> [Job]:
In the script excerpt, what is Alma Garret wearing when she goes downstairs and into the street?

> [Passage for review]:
------------------------

Utter: (With his back to Hickok, nods.)
Yeah. I can do that. (Gets up to
leave)
Wild Bill: Good luck in Cheyenne.
Utter: Good luck to you too, Bill.
(Morning. Al is watching Dan leading a horse back to
camp, with Brom’s body slung over it.)
EB: You know me, Al. I don’t
scrutinize or second-guess. Hm. Ha.
If you wanted to explain
why I’m to buy the Dude out of a worthless claim I’d surely listen.
Al: Jesus Christ.
EB: What is it?
Al: The Dude musta had some kind of accident.
EB: (With Al at the window) My word.
Al: Looks dead, don’t he?
EB: Yes.
Al: See my reasoning was, get the Dude his money back. Keep him from askin’ in the Pinkertons.
EB: Appears now that’s unnecessary.
Al:Make the offer to the wife.
(Alma Garret
has seen Dan bringing back Brom’s body from her window.
She makes herself a drink. Knocking at door. She opens the door, and Dan is there. Alma walks past Dan , goes downstairs and into the street wearing
only her nightgown .
(Back at the Gem)
EB: Al? Once that dope fiend,
throws her skirts over her head and hightails back to New York, you think
she’ll give one wet fart about what happened at this camp? Let alone send the Pinkertons out. And twenty thousand’s a lot of money.
Al: Let me tell you.
Several things, EB: First,
twenty thousand dollars is a lot of money.
Second, it’s my…fucking…money.
Third, the widow being a dope fiend might let matters rest. But Fourth, when this camp has a lot more to
offer me than twenty thousand dollars as long as I don’t get killed by the
fucking Pinkertons, why take the chance?

------------------------

> [Data excerpt]:

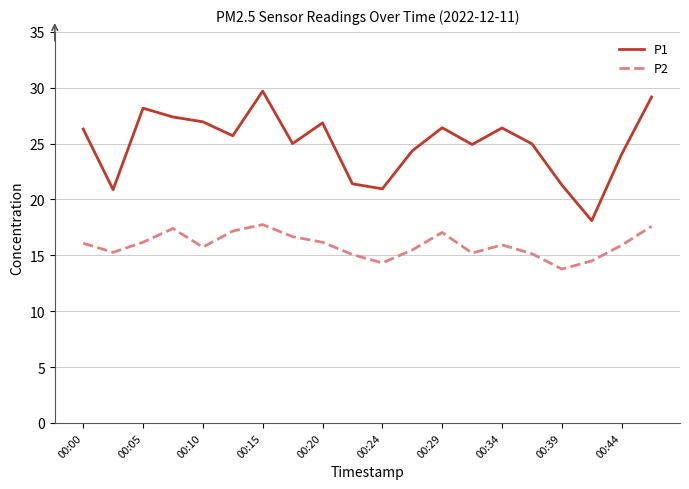

Which series has the largest total across all categories?

P1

------------------------

> [Solution to this problem]:
Only her nightgown.